2 .Charlotte receives a phone call from Seattle’s mayor, Michael McGinn,  proposing a trade of the Space Needle, Starbucks, and Seattle’s waterlogged weather in return for the Bobcats (to replace the departed Supersonics), our second-round pick, and Carolina blue skies. While intrigued by an offer of anything of value for the Bobcats, our draft experts summarily dismiss the idea of giving up our Carolina blue skies. That dog just won’t hunt. Ever.

3. With its second-round draft pick, Charlotte selects a legit public transit system. Sure, a quest for public transportation has to start somewhere, but preferably that start would’ve happened prior to 2007. Breaking of ground for London’s Tube? 1863. Chicago’s L? 1892. A real city needs a real public transportation system—one that actually “links” more than two areas and encompasses a system of tracks comprised of more than two cars that covers more than, you know, nine miles.

4. After a flurry of negotiations, Charlotte agrees to trade its third-round pick and talented-but-unhappy prospect Ballantyne to Atlanta for cash, a suburb to be named later, and a Planet Hollywood franchise. Ballantyne was once looked upon as a key part of the city’s future, but it had recently demanded a trade after what it termed “philosophical differences” arose with management. Charlotte immediately releases Planet Hollywood.

5. Charlotte contacts the District of Columbia looking to trade its nonsensical road
patterns and fourth-round pick for D.C.’s intuitive grid system. Case in point: Idlewild/Rama/Sardis/Fairview/Tyvola. Seriously, why? And we won’t even start on Queens and Providence Roads. Charlotte seeks L’Enfant’s lay of the land—where letters intersect with numbers and a smattering of roundabouts spice up functionality. D.C. asks Charlotte to sweeten the deal. The city offers Ric Flair. The deal falls apart.

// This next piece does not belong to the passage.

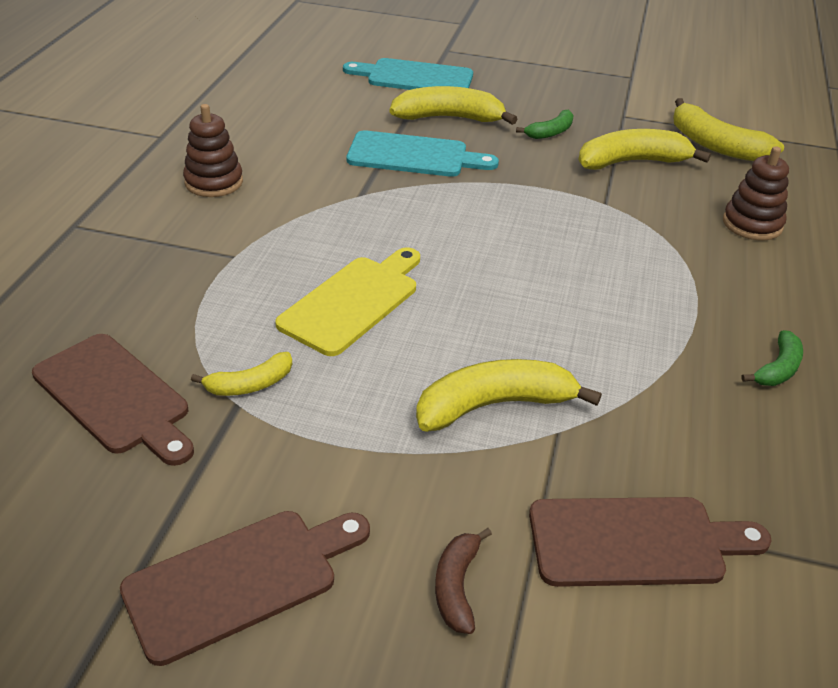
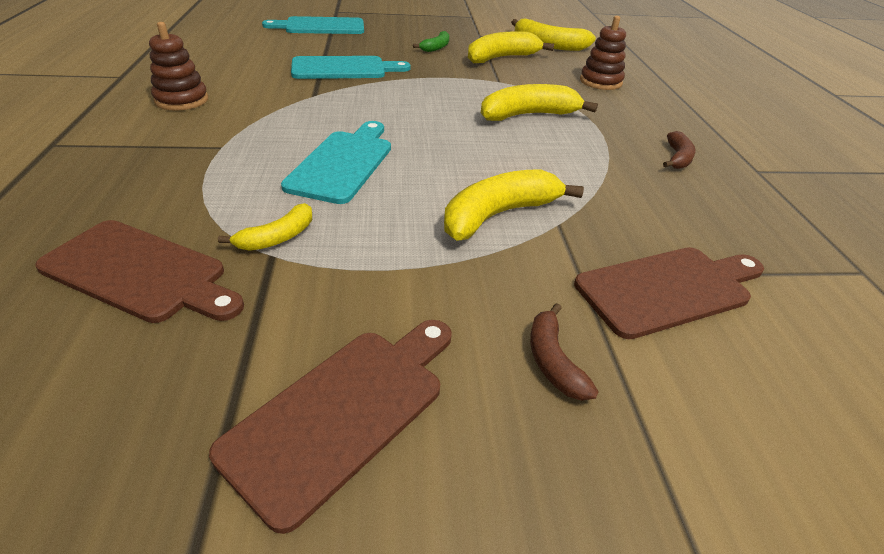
camera: 20 degrees left, 0 degrees up
(353, 302) = (343, 163): yellow cutting board -> turquoise cutting board
(448, 118) = (358, 46): yellow banana -> yellow banana (528, 115)
(778, 369) = (677, 158): green banana -> brown banana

6. With its fourth-round pick, the City of Charlotte selects a real city park. No offense, Freedom. But New York has Central. Chicago has Grant. San Francisco has Golden Gate. We need a large, culturally unifying outdoor destination that features seasonal festivals, outdoor art performances, nature preserves, tons of eclectic recreational activities, and concerts with top-tier artists. What great city doesn’t have a truly great park?

7. The City of Milwaukee calls offering its harsh winters and fifth-round pick in exchange for Charlotte’s once-a-year, one-to-three-inch Harris Teeter–run-inducing wintry mix and our cankerworms and tree bands. And while nothing kills the awe of gorgeous, centuries-old Myers Park magnolias like black bands of goo covered in dead bugs, this trade is just not happening. You’re welcome to our worms, but we’ll keep our wimpy winters, thank you very much.

8. Charlotte agrees to trade its fifth-round draft pick, the first two weeks of spring weather, and the lights atop the Duke Energy Center to Boston for twelve downtown stores and Boston College. This is a classic win-win trade. Bostonians are desperate for a shortened winter and they won’t even miss Boston College. Charlotte has longed for retail uptown and had been looking to expand its portfolio of universities. Getting an ACC school is a bonus.

9. Ever since The Firebird built its nest in front of the Bechtler, the city has been moving forward on the public art front. Yet still needing more, Charlotte uses its sixth-round pick to select an authentic, instantly recognizable cultural icon. St. Louis has the arch. Paris has the Eiffel Tower. And Rio? Rio has Jesus. Every major city needs a postcard prop. Bank buildings and sports stadiums need not apply.